### WHAT IS REQUIRED
Type out every line below exactly as it reads.

*** MATERIAL FOR THIS TASK ***

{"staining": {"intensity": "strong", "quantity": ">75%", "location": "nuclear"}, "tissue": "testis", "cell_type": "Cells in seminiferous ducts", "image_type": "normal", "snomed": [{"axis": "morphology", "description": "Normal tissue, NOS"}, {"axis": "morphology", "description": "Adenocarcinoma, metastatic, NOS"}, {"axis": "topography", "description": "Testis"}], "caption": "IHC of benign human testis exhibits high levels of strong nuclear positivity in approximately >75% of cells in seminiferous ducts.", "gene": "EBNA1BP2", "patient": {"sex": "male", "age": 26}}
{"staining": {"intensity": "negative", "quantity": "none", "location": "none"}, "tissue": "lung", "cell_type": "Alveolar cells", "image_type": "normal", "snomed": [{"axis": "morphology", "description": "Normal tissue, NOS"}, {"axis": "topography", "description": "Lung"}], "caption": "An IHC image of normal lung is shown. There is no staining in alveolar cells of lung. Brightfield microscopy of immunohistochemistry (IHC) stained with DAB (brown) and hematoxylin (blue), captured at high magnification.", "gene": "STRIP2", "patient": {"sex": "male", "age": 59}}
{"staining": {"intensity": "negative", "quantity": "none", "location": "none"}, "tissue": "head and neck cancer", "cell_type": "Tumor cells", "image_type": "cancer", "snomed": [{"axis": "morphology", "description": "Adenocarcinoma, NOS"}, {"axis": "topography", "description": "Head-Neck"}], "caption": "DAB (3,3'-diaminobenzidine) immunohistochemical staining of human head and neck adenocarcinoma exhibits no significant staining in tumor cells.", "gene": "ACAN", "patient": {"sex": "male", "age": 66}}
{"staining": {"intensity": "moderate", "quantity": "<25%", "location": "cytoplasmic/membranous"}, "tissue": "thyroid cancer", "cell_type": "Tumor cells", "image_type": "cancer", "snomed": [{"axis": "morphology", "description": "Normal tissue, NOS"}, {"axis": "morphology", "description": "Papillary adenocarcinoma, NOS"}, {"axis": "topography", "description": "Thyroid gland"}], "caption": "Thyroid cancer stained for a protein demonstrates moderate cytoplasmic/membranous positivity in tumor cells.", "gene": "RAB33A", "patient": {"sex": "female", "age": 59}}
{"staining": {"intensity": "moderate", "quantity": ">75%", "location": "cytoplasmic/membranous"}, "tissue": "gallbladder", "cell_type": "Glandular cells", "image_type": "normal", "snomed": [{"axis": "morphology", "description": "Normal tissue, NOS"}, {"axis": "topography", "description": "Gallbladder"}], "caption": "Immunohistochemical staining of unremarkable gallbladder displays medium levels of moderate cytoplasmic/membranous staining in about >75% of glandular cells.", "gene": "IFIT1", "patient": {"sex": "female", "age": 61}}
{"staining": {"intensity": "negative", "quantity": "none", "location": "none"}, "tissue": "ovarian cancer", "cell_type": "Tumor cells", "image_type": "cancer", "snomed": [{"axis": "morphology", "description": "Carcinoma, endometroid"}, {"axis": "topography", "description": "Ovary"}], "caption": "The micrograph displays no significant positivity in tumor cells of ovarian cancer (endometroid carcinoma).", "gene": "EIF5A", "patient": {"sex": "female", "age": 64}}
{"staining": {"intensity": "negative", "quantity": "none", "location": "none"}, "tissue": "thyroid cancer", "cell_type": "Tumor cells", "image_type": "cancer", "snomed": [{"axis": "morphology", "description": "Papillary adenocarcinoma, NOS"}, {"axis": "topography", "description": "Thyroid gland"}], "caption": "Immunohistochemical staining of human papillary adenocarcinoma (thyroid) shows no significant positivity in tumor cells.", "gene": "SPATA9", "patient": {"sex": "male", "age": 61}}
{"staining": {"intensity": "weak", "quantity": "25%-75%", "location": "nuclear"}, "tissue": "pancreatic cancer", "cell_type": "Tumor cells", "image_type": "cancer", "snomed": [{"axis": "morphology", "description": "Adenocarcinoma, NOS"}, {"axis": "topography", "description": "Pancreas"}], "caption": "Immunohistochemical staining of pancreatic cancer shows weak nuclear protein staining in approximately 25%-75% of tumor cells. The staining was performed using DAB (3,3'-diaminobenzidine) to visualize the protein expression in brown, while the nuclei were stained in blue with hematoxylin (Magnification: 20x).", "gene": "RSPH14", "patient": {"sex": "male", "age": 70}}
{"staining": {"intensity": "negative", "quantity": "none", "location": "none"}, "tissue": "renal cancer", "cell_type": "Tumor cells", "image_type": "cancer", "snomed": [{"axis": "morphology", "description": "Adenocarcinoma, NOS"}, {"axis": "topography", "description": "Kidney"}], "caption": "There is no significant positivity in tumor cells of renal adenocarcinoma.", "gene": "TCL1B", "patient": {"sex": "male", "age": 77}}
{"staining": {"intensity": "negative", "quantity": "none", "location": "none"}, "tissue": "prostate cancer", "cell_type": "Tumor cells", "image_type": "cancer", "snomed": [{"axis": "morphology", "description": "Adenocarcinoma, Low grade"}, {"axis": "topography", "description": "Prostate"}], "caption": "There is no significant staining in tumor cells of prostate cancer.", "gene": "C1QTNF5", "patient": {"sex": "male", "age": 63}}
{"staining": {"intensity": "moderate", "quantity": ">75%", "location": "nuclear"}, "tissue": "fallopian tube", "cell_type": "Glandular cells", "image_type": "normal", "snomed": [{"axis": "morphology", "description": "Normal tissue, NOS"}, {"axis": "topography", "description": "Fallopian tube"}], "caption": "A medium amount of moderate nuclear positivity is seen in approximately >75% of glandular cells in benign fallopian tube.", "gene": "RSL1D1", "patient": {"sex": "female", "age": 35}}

***

### OUTPUT BELOW
{"staining": {"intensity": "strong", "quantity": ">75%", "location": "nuclear"}, "tissue": "testis", "cell_type": "Cells in seminiferous ducts", "image_type": "normal", "snomed": [{"axis": "morphology", "description": "Normal tissue, NOS"}, {"axis": "morphology", "description": "Adenocarcinoma, metastatic, NOS"}, {"axis": "topography", "description": "Testis"}], "caption": "IHC of benign human testis exhibits high levels of strong nuclear positivity in approximately >75% of cells in seminiferous ducts.", "gene": "EBNA1BP2", "patient": {"sex": "male", "age": 26}}
{"staining": {"intensity": "negative", "quantity": "none", "location": "none"}, "tissue": "lung", "cell_type": "Alveolar cells", "image_type": "normal", "snomed": [{"axis": "morphology", "description": "Normal tissue, NOS"}, {"axis": "topography", "description": "Lung"}], "caption": "An IHC image of normal lung is shown. There is no staining in alveolar cells of lung. Brightfield microscopy of immunohistochemistry (IHC) stained with DAB (brown) and hematoxylin (blue), captured at high magnification.", "gene": "STRIP2", "patient": {"sex": "male", "age": 59}}
{"staining": {"intensity": "negative", "quantity": "none", "location": "none"}, "tissue": "head and neck cancer", "cell_type": "Tumor cells", "image_type": "cancer", "snomed": [{"axis": "morphology", "description": "Adenocarcinoma, NOS"}, {"axis": "topography", "description": "Head-Neck"}], "caption": "DAB (3,3'-diaminobenzidine) immunohistochemical staining of human head and neck adenocarcinoma exhibits no significant staining in tumor cells.", "gene": "ACAN", "patient": {"sex": "male", "age": 66}}
{"staining": {"intensity": "moderate", "quantity": "<25%", "location": "cytoplasmic/membranous"}, "tissue": "thyroid cancer", "cell_type": "Tumor cells", "image_type": "cancer", "snomed": [{"axis": "morphology", "description": "Normal tissue, NOS"}, {"axis": "morphology", "description": "Papillary adenocarcinoma, NOS"}, {"axis": "topography", "description": "Thyroid gland"}], "caption": "Thyroid cancer stained for a protein demonstrates moderate cytoplasmic/membranous positivity in tumor cells.", "gene": "RAB33A", "patient": {"sex": "female", "age": 59}}
{"staining": {"intensity": "moderate", "quantity": ">75%", "location": "cytoplasmic/membranous"}, "tissue": "gallbladder", "cell_type": "Glandular cells", "image_type": "normal", "snomed": [{"axis": "morphology", "description": "Normal tissue, NOS"}, {"axis": "topography", "description": "Gallbladder"}], "caption": "Immunohistochemical staining of unremarkable gallbladder displays medium levels of moderate cytoplasmic/membranous staining in about >75% of glandular cells.", "gene": "IFIT1", "patient": {"sex": "female", "age": 61}}
{"staining": {"intensity": "negative", "quantity": "none", "location": "none"}, "tissue": "ovarian cancer", "cell_type": "Tumor cells", "image_type": "cancer", "snomed": [{"axis": "morphology", "description": "Carcinoma, endometroid"}, {"axis": "topography", "description": "Ovary"}], "caption": "The micrograph displays no significant positivity in tumor cells of ovarian cancer (endometroid carcinoma).", "gene": "EIF5A", "patient": {"sex": "female", "age": 64}}
{"staining": {"intensity": "negative", "quantity": "none", "location": "none"}, "tissue": "thyroid cancer", "cell_type": "Tumor cells", "image_type": "cancer", "snomed": [{"axis": "morphology", "description": "Papillary adenocarcinoma, NOS"}, {"axis": "topography", "description": "Thyroid gland"}], "caption": "Immunohistochemical staining of human papillary adenocarcinoma (thyroid) shows no significant positivity in tumor cells.", "gene": "SPATA9", "patient": {"sex": "male", "age": 61}}
{"staining": {"intensity": "weak", "quantity": "25%-75%", "location": "nuclear"}, "tissue": "pancreatic cancer", "cell_type": "Tumor cells", "image_type": "cancer", "snomed": [{"axis": "morphology", "description": "Adenocarcinoma, NOS"}, {"axis": "topography", "description": "Pancreas"}], "caption": "Immunohistochemical staining of pancreatic cancer shows weak nuclear protein staining in approximately 25%-75% of tumor cells. The staining was performed using DAB (3,3'-diaminobenzidine) to visualize the protein expression in brown, while the nuclei were stained in blue with hematoxylin (Magnification: 20x).", "gene": "RSPH14", "patient": {"sex": "male", "age": 70}}
{"staining": {"intensity": "negative", "quantity": "none", "location": "none"}, "tissue": "renal cancer", "cell_type": "Tumor cells", "image_type": "cancer", "snomed": [{"axis": "morphology", "description": "Adenocarcinoma, NOS"}, {"axis": "topography", "description": "Kidney"}], "caption": "There is no significant positivity in tumor cells of renal adenocarcinoma.", "gene": "TCL1B", "patient": {"sex": "male", "age": 77}}
{"staining": {"intensity": "negative", "quantity": "none", "location": "none"}, "tissue": "prostate cancer", "cell_type": "Tumor cells", "image_type": "cancer", "snomed": [{"axis": "morphology", "description": "Adenocarcinoma, Low grade"}, {"axis": "topography", "description": "Prostate"}], "caption": "There is no significant staining in tumor cells of prostate cancer.", "gene": "C1QTNF5", "patient": {"sex": "male", "age": 63}}
{"staining": {"intensity": "moderate", "quantity": ">75%", "location": "nuclear"}, "tissue": "fallopian tube", "cell_type": "Glandular cells", "image_type": "normal", "snomed": [{"axis": "morphology", "description": "Normal tissue, NOS"}, {"axis": "topography", "description": "Fallopian tube"}], "caption": "A medium amount of moderate nuclear positivity is seen in approximately >75% of glandular cells in benign fallopian tube.", "gene": "RSL1D1", "patient": {"sex": "female", "age": 35}}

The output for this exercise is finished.